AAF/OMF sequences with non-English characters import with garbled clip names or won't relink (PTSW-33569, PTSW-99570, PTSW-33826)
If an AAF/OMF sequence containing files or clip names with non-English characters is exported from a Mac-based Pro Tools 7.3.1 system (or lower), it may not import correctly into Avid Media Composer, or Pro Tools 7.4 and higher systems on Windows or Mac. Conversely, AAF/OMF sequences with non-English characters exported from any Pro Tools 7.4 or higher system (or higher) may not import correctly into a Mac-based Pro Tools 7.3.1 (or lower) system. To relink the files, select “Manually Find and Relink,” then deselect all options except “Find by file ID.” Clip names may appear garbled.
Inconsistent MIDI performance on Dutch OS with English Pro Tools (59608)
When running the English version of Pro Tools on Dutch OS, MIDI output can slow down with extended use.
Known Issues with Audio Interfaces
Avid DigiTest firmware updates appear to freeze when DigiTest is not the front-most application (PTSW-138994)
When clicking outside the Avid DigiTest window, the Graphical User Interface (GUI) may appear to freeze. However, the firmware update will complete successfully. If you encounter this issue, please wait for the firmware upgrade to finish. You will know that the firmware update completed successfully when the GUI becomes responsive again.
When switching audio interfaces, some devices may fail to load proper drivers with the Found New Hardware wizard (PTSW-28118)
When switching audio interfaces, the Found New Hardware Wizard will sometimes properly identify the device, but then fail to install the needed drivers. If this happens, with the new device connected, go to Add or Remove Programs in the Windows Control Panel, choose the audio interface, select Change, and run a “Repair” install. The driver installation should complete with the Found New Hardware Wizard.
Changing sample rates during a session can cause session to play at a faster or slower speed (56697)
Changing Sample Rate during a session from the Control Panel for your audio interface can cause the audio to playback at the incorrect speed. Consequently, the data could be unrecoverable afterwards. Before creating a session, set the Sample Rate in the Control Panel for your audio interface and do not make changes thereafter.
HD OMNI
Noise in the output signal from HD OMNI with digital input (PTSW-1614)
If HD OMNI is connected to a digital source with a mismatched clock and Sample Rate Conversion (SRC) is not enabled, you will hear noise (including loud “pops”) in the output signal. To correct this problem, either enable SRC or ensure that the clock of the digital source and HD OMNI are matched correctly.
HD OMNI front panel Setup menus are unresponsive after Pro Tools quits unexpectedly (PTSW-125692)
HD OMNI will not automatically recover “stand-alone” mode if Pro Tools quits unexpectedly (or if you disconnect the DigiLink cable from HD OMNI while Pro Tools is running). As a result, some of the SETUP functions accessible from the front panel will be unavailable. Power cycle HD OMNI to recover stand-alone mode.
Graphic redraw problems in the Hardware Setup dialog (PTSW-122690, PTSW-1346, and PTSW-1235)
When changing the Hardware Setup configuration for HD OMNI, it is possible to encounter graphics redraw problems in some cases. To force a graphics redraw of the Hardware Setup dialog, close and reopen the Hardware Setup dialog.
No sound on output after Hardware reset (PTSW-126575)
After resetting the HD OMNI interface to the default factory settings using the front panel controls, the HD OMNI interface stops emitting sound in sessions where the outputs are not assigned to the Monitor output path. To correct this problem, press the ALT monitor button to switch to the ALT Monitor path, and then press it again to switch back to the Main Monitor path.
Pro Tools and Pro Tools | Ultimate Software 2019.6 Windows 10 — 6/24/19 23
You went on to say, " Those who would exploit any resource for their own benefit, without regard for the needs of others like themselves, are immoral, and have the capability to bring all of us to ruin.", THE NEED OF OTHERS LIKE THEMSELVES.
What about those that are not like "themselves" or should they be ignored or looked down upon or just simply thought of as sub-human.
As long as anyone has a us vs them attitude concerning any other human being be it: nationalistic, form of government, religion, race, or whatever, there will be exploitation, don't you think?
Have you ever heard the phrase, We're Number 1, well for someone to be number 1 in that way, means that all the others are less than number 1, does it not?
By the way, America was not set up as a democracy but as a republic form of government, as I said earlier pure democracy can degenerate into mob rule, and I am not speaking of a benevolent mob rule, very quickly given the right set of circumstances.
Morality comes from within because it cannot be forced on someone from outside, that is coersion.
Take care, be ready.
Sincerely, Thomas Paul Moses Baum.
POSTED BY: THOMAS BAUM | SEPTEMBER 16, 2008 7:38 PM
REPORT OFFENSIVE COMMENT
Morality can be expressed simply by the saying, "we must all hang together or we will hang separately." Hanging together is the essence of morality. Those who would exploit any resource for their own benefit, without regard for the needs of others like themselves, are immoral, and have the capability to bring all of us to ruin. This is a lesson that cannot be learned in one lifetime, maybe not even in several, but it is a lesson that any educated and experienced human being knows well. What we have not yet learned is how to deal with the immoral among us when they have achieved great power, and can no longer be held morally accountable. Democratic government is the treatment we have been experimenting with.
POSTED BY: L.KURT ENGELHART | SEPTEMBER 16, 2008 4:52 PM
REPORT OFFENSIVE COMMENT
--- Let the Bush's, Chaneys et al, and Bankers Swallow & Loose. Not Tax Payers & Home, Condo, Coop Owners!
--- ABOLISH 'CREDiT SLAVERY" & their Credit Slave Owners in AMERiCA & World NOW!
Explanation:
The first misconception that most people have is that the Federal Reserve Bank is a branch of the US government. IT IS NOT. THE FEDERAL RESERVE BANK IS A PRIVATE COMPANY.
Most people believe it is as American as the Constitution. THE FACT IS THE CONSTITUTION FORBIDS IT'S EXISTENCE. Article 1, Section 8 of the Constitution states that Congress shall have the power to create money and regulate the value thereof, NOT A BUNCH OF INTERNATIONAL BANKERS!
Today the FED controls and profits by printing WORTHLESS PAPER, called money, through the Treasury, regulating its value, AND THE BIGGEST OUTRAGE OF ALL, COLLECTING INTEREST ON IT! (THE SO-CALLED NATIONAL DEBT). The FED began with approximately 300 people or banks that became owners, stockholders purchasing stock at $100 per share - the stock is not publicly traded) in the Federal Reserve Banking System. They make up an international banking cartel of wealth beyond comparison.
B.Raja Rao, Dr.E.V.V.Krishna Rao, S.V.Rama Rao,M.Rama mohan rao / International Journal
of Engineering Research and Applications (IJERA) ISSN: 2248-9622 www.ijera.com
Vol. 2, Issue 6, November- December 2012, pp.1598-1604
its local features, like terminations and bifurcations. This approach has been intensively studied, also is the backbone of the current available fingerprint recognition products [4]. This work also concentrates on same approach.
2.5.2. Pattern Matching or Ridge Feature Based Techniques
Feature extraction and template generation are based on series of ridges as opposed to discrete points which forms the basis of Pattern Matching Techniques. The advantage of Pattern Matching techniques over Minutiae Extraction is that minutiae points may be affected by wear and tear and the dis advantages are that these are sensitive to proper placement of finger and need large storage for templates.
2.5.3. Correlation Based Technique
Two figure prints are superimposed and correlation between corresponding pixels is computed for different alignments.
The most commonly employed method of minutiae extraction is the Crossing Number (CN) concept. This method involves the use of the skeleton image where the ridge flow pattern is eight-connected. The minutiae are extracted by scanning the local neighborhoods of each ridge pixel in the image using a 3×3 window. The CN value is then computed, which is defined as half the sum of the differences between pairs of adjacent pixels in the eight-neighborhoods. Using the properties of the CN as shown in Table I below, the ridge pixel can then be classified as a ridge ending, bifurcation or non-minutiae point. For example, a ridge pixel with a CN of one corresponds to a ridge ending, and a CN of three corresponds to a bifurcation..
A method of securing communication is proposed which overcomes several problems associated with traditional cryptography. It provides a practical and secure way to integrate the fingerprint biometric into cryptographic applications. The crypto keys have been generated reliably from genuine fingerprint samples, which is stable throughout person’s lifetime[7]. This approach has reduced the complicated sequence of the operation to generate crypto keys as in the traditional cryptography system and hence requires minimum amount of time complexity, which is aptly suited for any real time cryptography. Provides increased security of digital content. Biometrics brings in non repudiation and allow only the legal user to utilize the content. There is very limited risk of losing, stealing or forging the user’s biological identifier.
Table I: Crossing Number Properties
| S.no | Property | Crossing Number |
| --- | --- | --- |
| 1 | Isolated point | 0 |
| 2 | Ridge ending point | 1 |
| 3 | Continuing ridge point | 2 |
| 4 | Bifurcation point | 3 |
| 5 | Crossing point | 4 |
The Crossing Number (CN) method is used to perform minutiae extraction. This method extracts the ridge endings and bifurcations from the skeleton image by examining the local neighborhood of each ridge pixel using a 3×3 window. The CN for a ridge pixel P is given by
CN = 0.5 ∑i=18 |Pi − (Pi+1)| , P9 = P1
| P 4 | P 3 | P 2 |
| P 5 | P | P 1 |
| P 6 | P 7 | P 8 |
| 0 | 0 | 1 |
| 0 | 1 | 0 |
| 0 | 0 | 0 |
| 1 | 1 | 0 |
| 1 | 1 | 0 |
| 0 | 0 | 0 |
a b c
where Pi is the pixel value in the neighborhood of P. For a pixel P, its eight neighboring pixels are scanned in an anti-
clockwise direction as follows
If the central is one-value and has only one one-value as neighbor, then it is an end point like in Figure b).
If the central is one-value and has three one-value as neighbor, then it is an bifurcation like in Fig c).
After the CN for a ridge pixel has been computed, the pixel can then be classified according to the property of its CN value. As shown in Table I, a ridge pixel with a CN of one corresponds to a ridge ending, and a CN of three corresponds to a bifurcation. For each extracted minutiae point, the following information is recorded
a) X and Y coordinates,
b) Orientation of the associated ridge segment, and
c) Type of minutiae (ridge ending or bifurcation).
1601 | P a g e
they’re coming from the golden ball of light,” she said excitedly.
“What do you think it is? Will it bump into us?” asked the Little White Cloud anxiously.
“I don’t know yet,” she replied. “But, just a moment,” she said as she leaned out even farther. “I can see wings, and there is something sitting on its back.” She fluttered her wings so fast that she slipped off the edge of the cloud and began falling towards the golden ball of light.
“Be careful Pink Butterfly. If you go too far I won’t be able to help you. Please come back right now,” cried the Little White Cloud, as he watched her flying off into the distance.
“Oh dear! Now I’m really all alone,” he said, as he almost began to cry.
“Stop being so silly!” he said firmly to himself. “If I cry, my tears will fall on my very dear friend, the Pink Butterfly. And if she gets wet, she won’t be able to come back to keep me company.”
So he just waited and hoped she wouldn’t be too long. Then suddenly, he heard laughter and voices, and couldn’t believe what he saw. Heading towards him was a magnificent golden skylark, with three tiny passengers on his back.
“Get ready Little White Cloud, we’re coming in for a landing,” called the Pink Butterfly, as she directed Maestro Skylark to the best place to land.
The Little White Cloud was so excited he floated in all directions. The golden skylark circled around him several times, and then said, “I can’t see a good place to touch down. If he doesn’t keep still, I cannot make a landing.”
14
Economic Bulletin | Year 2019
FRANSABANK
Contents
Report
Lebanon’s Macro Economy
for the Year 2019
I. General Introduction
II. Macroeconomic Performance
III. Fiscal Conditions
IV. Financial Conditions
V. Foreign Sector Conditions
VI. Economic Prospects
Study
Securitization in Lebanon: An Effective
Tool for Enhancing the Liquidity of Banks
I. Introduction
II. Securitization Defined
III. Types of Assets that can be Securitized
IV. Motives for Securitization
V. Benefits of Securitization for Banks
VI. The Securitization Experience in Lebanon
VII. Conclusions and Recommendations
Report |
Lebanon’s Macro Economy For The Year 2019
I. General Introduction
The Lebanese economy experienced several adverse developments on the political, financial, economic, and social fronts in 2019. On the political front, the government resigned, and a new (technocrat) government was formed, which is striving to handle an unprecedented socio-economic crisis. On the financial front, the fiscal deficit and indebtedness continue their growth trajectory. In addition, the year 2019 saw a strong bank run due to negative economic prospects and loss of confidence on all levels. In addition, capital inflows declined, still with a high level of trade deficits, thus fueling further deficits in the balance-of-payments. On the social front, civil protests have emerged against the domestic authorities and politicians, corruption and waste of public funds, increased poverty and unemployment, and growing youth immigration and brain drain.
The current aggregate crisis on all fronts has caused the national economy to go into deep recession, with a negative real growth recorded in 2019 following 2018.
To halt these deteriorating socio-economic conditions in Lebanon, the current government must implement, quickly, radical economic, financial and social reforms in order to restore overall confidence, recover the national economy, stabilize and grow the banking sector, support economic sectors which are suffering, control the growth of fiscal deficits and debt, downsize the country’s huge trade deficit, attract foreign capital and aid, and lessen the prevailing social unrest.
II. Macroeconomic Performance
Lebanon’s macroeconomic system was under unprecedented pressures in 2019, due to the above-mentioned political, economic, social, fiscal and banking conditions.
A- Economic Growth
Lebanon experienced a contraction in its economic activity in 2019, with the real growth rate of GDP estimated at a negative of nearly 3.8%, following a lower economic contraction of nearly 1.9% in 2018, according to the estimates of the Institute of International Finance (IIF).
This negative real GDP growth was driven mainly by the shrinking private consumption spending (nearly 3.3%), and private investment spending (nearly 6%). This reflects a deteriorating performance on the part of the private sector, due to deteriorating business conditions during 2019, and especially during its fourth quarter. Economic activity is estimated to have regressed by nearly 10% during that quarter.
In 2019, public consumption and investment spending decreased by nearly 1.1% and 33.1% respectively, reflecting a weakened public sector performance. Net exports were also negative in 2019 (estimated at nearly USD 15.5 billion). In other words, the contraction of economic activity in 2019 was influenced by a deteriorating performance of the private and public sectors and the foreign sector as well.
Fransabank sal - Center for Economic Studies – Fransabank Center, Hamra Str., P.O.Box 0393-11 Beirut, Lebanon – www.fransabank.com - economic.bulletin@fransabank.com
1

» **Activity**: Return the span of lines in the data above that opens at the line with "Vol. 2, Issue" and closes at the line with "2.5.2. Pattern Matching", exactly, ends included, nothing else.

» **Reply to the task**:
Vol. 2, Issue 6, November- December 2012, pp.1598-1604
its local features, like terminations and bifurcations. This approach has been intensively studied, also is the backbone of the current available fingerprint recognition products [4]. This work also concentrates on same approach.
2.5.2. Pattern Matching or Ridge Feature Based Techniques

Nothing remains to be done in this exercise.